As states begin to open, we are seeing demand return quickly. We anticipate this will grow as we reach a full easement of restrictions in all states over time. We feel the backlog from spring volume may just add to summer demand, so we are advising lenders to be aware of added turn times and potential fees as appraisers do charge more when demand is greatest. Further, we do not believe this temporary crisis will have quelled the housing shortage we were experiencing pre-virus. With such demand for conventional homeowners and private investors, the industry will need to continue to address these appraiser issues that impact consumers with significant delays and higher costs.

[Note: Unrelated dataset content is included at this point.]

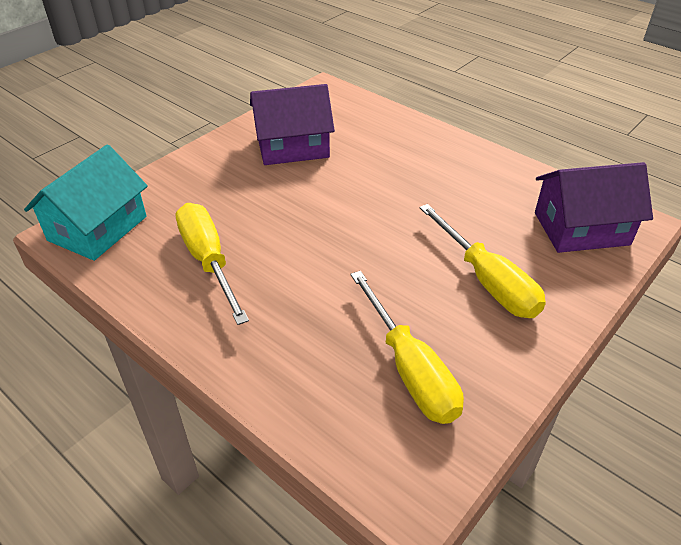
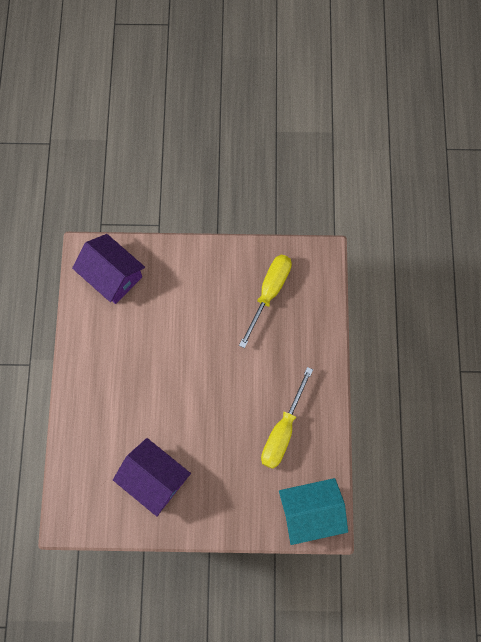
camera: 130 degrees left, 30 degrees up
yellow screwdriver [419,204,546,318] -> none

The pre-Covid exemptions and waivers were easing pressures slightly, however, it was still too early to access the risks these taxpayer- backed agencies would face. While we have been seeing great success with our hybrid and alternative valuation products, we recognized they are best used in lower risk scenarios. At the end of the day, a computer cannot see non-conforming conditions on a property. They cannot smell carpets soaked in pet urine or a nearby waste site that may drive down value. It’s important to grow the appraiser pool by making it a more attractive profession, limiting barriers, and expanding their tool belt. Alternative technologies, further exemptions, and added tools that emerged during the Covid-19 crisis should be a valuable resource as we continue to grapple with these challenges.